>> BEGIN Supplied text

June 30, 2016
The Honorable John F. Kerry
Secretary of State
U.S. Department of State
2201 C Street NW Washington, DC 20520
Re: Thailand’s Designation in the 2016 Global Trafficking in Persons Report
Dear Secretary Kerry:
We write today to express our disappointment at the U.S. Department of State’s decision to upgrade Thailand to Tier 2 Watch List in the 2016 Global Trafficking in Persons (TIP) Report. It is our view that this move is premature and could undermine international efforts to significantly and permanently improve working conditions among migrant workers in Thailand, including those in the fishing and seafood processing sectors. We believe the Tier 2 Watch List ranking does not accurately reflect the Thai Government’s lack of significant progress in the past year to address systemic problems with human trafficking among Thailand’s migrant worker population and does not properly take into account the important steps, particularly around enforcement and implementation of recently passed legislation, it still needs to take to justify such an upgrade.
The decision to place Thailand on Tier 2 Watch List comes at a critical time for the international community, responsible businesses and investors, civil society, and other stakeholders committed to ending labor trafficking in Thailand. The Thai government has shown that it is willing to reform some of its criminal, labor, and fisheries laws in response to international pressure from the European Union and the U.S. Government. While these reforms can be considered a positive step forward, the ineffective implementation of the new and amended laws, as we described in comments submitted to the Office to Monitor and Combat Trafficking in Persons in February of this year1, suggests that the Thai government is either unwilling or unable to take the additional steps needed to fully eradicate labor trafficking from its export sectors, including fishing and seafood processing.

>> END Supplied text

Requests:
1. Decide whether each statement below agrees with the letter on Thailand's trafficking ranking, answering yes or no and quoting the deciding words of that letter. (a) The writers regard the upgrade of Thailand to Tier 2 Watch List as premature. (b) The Thai government has refused to reform any of its laws. (c) The writers name the fishing and seafood processing sectors among those affected.
2. Write the next part of the letter on Thailand's trafficking ranking, beginning after its final sentence.

>> BEGIN Record excerpts

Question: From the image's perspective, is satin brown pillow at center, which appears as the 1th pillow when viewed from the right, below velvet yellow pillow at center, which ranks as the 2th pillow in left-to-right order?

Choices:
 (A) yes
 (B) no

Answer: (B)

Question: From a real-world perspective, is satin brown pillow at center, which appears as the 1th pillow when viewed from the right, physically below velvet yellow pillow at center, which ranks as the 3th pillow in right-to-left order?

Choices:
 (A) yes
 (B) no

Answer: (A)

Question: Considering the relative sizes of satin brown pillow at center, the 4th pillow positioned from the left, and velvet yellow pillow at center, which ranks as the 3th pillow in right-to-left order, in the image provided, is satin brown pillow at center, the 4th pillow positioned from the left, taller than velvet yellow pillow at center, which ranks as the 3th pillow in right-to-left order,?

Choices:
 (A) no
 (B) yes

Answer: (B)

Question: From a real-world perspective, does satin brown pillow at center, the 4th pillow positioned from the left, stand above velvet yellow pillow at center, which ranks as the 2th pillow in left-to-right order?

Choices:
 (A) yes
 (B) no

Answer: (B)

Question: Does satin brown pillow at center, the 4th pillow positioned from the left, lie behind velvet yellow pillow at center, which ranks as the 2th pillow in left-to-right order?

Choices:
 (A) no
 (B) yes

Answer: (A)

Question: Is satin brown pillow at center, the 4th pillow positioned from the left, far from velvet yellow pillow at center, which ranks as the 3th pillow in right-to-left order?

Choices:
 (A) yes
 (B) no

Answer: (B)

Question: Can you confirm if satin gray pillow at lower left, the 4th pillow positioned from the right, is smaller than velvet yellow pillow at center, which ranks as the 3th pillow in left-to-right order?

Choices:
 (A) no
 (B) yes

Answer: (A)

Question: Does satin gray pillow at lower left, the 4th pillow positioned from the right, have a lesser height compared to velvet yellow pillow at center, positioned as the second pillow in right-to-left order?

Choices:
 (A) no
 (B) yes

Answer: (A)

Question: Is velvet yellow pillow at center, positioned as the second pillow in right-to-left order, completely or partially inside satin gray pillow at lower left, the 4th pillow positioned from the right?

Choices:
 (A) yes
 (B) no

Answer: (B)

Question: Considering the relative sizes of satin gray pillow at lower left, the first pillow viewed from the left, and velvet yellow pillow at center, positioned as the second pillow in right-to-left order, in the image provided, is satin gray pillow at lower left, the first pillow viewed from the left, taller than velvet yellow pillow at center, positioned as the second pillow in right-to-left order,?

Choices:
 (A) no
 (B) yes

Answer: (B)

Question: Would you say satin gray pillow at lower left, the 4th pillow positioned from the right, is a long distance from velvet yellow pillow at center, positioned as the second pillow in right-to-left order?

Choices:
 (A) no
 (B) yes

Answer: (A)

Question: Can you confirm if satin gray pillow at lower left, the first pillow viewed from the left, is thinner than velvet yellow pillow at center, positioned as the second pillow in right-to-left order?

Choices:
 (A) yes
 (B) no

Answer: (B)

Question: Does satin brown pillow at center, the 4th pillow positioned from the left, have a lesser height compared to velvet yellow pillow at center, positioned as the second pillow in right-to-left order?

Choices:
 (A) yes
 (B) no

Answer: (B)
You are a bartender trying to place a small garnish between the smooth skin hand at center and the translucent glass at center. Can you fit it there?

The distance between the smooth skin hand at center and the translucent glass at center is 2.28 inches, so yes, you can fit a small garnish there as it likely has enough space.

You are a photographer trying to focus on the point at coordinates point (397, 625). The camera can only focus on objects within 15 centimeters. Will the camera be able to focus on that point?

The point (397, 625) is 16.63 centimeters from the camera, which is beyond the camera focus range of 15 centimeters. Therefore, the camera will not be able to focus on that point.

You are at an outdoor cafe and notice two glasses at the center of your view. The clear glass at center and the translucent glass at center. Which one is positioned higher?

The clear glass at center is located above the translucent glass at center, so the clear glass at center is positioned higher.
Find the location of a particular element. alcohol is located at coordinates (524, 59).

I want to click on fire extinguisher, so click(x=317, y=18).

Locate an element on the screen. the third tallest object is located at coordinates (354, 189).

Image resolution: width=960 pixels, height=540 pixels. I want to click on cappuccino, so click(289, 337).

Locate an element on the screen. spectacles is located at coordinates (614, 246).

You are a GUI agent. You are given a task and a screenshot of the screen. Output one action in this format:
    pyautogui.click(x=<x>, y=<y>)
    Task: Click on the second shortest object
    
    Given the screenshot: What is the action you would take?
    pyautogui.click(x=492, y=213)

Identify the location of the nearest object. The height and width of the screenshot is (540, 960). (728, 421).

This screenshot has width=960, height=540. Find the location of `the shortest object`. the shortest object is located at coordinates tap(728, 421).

>> END Record excerpts

Exercise results:
1.
(a) Yes: "It is our view that this move is premature"
(b) No: "The Thai government has shown that it is willing to reform some of its criminal, labor, and fisheries laws"
(c) Yes: "including those in the fishing and seafood processing sectors"

2.
We believe easing pressure on the Thai Government to fulfill its anti-trafficking obligations with only legislative reforms and policy commitments could delay it from making the actual changes in courtrooms, migration corridors, and workplaces required to really address the problem of human trafficking. To this end, we strongly urge the U.S. government to increase its diplomatic and advocacy focus with the Thai Government on four key areas still in need of concrete regulatory and enforcement reform:
1) Governmental corruption and impunity for senior public officials involved in trafficking
2) Denial of migrant workers’, including migrant fishers’, right to organize and collectively bargain;
3) Lack of effective oversight over private employment agencies and brokers in Thailand and countries of origin, especially Burma, Cambodia, and Laos, on recruitment fees and in relation to the Thai Nationality Verification Process; and
4) Intimidation tactics in the form of criminal defamation and computer crime laws used against researchers, journalists, and whistleblowers in government who disclose information on alleged perpetrators of human trafficking and related crimes.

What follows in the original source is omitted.